Littérature contemporaine

Laurent Gaudé – Ouragan

Marc Bordier par Marc Bordier /


Comme chaque année, le magazine Lire a publié dans son numéro d’été des extraits des romans de la rentrée. Par curiosité, j’en ai lu un ou deux et me suis arrêté sur Ouragan, le nouveau roman de Laurent Gaudé, à paraître le 18 août. J’ai déjà eu l’occasion d’apprécier le talent de l’auteur en lisant Eldorado, un très beau récit sur ces Africains qui tentent avec le courage du désespoir de gagner l’Europe dans l’illusion d’y trouver une vie meilleure.

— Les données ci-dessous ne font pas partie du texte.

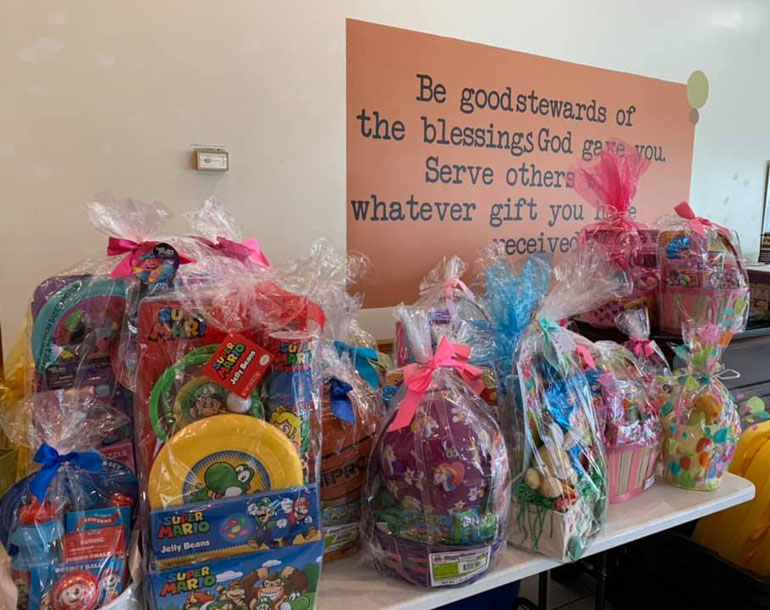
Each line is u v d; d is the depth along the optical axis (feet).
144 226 2.95
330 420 2.79
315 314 2.55
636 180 4.70
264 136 4.59
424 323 2.97
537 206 6.15
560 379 3.02
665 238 4.40
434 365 2.72
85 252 4.06
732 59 7.52
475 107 5.57
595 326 4.77
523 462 2.89
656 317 4.58
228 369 2.24
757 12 7.63
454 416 2.61
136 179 4.17
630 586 4.86
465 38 5.43
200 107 4.32
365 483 2.87
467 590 2.64
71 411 2.35
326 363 2.89
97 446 2.50
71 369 2.65
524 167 5.99
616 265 4.47
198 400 2.27
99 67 3.97
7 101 3.75
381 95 5.05
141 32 4.06
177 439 2.15
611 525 3.20
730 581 3.98
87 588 1.99
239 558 2.18
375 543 2.69
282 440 2.23
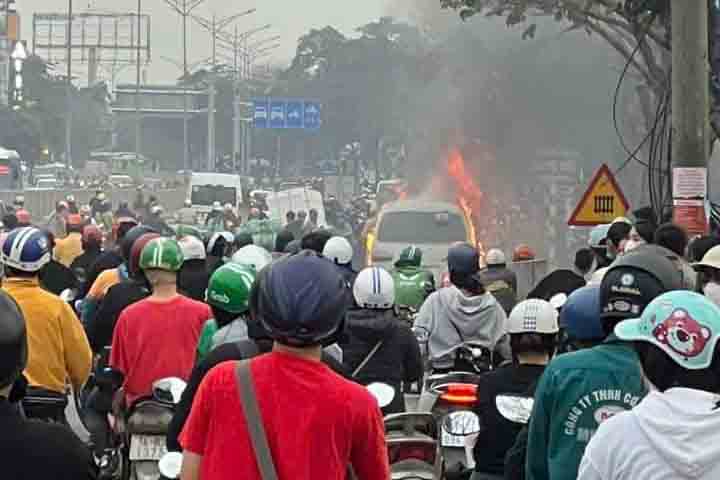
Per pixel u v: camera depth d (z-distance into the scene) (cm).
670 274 1507
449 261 2820
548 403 1500
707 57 4131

Dans Ouragan, Laurent Gaudé s’intéresse une nouvelle fois au sort des déshérités, mais cette fois il s’agit des pauvres diables qui ont dû affronter le cyclone Katrina à la Nouvelle-Orléans en 2005. Les quelques pages que j’ai lues dressent le portrait des protagonistes de l’histoire: Joséphine Linc. Steelson, une négresse quasi-centenaire usée par les années, mais toujours digne dans sa pauvreté, et surtout fière de défendre son identité noire dans un Sud encore très marqué par la ségrégation; Keanu Burns, un ouvrier manutentionnaire tout juste réchappé de l’enfer aliénant de la plate-forme pétrolière sur laquelle il a travaillé durant six ans; et Rose Peckerbye, une femme paumée que le lecteur rencontre le jour du jugement de son divorce, dont elle ressort spoliée par son ex-mari. Ces trois personnages ont en commun d’être des laissés pour compte, des marginaux exploités et broyés par la machine économique et sociale. Dans la suite du récit, ils feront le choix de rester dans la ville menacée par la fureur du ciel…

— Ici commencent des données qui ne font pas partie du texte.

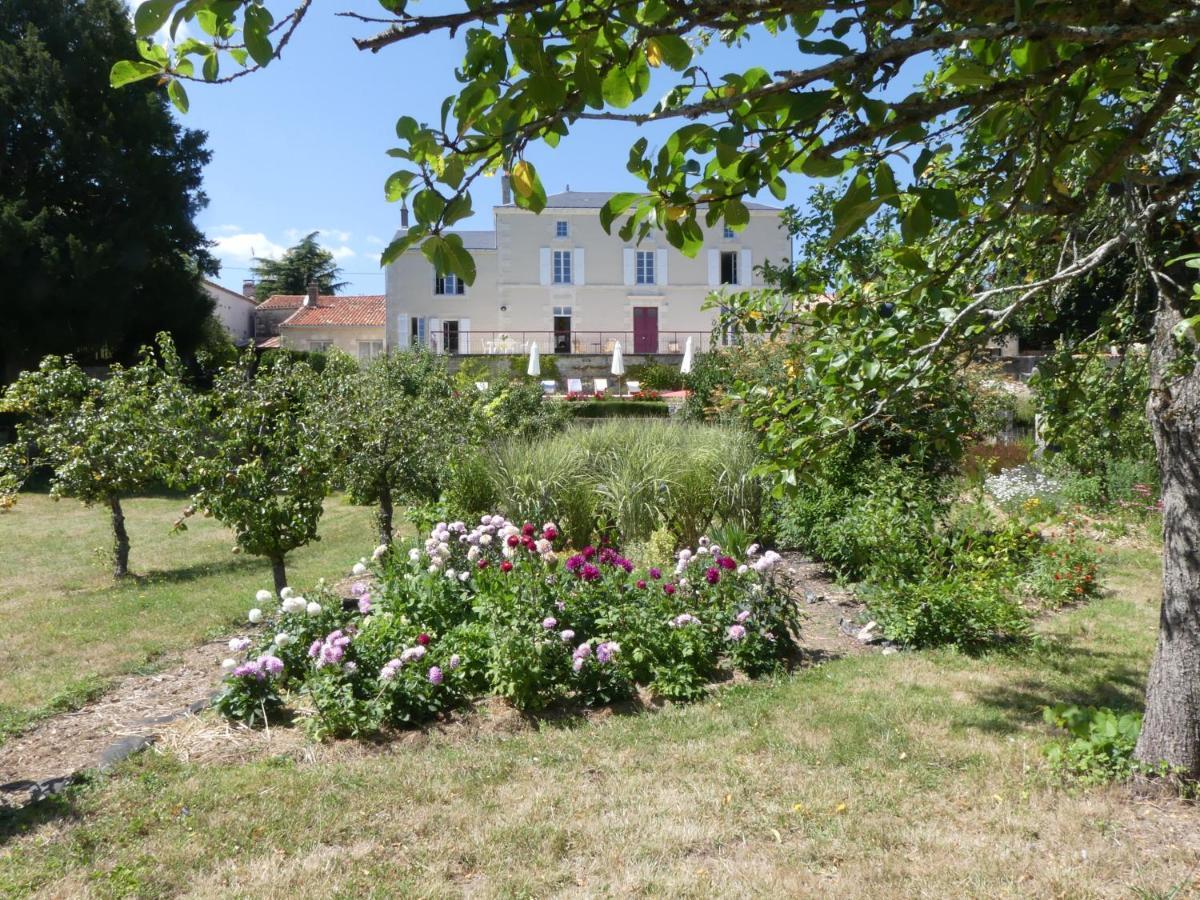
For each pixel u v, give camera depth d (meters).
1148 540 10.41
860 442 8.55
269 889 3.14
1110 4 1.46
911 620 6.16
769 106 1.43
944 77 1.52
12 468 9.97
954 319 2.72
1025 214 2.64
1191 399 3.48
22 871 3.28
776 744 4.36
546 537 6.21
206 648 6.54
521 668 4.87
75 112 22.62
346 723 4.59
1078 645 6.20
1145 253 3.61
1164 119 3.64
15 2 22.50
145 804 3.83
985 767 4.02
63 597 8.88
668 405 23.30
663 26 1.47
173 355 10.02
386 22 1.31
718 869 3.21
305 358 26.41
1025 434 16.94
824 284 3.19
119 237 22.58
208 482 7.25
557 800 3.80
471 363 29.36
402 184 1.46
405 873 3.23
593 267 35.41
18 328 21.84
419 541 8.46
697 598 5.88
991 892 3.00
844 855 3.29
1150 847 3.23
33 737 4.71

Il est difficile de juger de la qualité de l’ouvrage sur ces quelques pages seulement. Cela étant, le début est prometteur. Je me souviens d’avoir été frappé à la lecture des journaux à l’époque en découvrant comment la tragédie de Katrina avait révélé au monde entier les faiblesses de la superpuissance américaine, capable de vaincre l’armée irakienne en moins de trois semaines, mais pas d’assurer à ses citoyens les plus pauvres la protection la plus élémentaire face aux aléas de la vie. Il fallait un roman pour raconter cette tragédie. Grâce à Ouragan, c’est désormais fait. J’attends avec impatience sa sortie pour voir s’il tiendra ses promesses.